AT&T’s Online-TV Service Ends Streak of Subscriber Losses

  • AT&T had lost 479,000 pay-TV users from March ’15 to Sept. ’16
  • DirecTV Now benefited from $35-a-month promotion in the period

AT&T Inc. signed up new pay-TV customers for the first time in seven quarters thanks entirely to its new live online video service, DirecTV Now.

The service, which targets consumers who don’t subscribe to traditional TV, helped woo at least 200,000 video subscribers in the fourth quarter and offset a loss of satellite-TV customers, according to a filing Friday of preliminary results. Analysts were expecting 61,000.

The gain reflects an aggressive, short-term promotional offer of $35 a month for 100-plus channels. AT&T introduced DirecTV Now in November, and now charges $60 a month for a similar number of channels.

Though AT&T is the largest pay-TV provider in the U.S. with more than 25 million subscribers, the company’s video business has been in decline.

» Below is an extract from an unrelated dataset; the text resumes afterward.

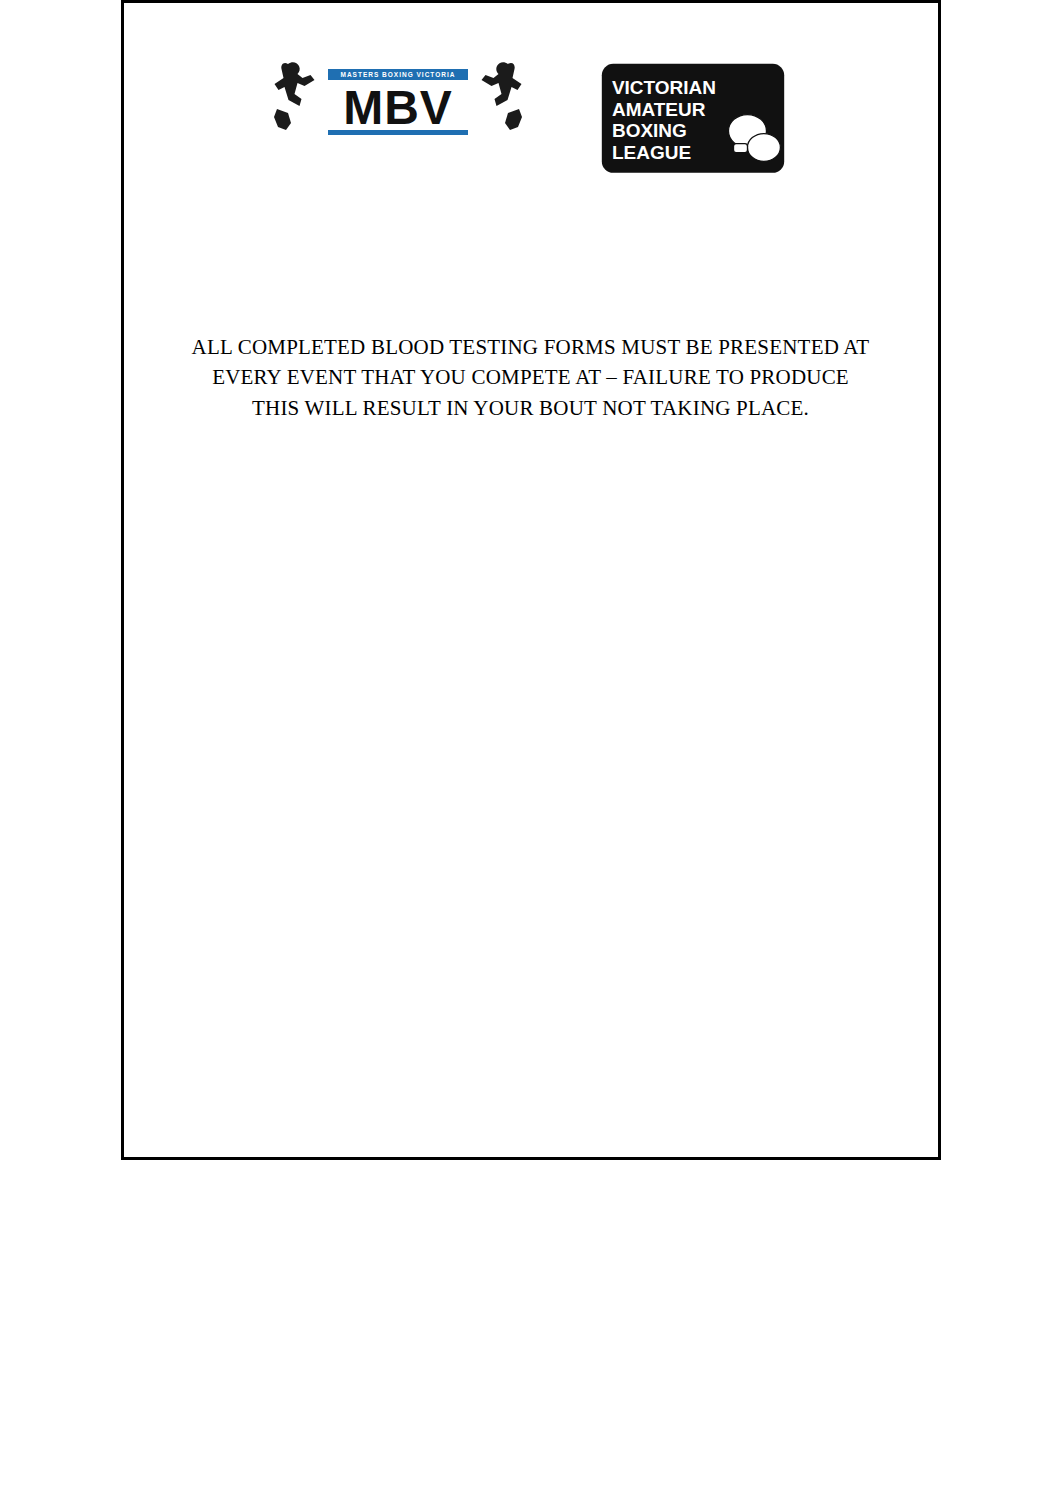Masters Boxing Victoria (MBV) MASTERS BOXING VICTORIA MBV Victorian Amateur Boxing League VICTORIAN AMATEUR BOXING LEAGUE
All completed blood testing forms must be presented at every event that you compete at – failure to produce this will result in your bout not taking place.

AT&T had lost 479,000 subscribers from March 2015 to September 2016 as its satellite and U-verse TV businesses faced competitive pressure from web rivals including Netflix Inc. and Amazon.com Inc. 

If DirecTV Now is successful, the company plans to use the online format as its primary platform for new TV customers in the next three to five years. The phone giant recently struck a deal to buy Time Warner for $85.4 billion, potentially gaining ownership of the Warner Bros. studio, HBO and Turner Broadcasting.

Shares of AT&T rose 1.7 percent to $41.68 at 9:58 a.m. in New York Friday.

Wireless Gains

Also in the quarter, AT&T signed 500,000 new monthly wireless subscribers, beating analysts’ projections for 385,000, according to data compiled by Bloomberg. The No. 2 U.S. wireless carrier added 526,000 new users a year earlier. The Dallas-based company posted the gains even after shutting down parts of its older cellular network, which meant shedding 700,000 customers -- about 50,000 of which were monthly customers.

The results show AT&T’s reliance during the competitive holiday period, where carriers like Verizon Communications Inc. and T-Mobile US Inc. offered steep discounts on new phones with trade-ins. T-Mobile, which uses free video streaming and data rollover to attract users from rivals, is projected to have added 1.2 million new wireless subscribers, according to data compiled by Bloomberg.

AT&T, which is scheduled to report full fourth-quarter results on Jan. 25, also expects a non-cash, pre-tax loss of $1 billion in pension re-measurement.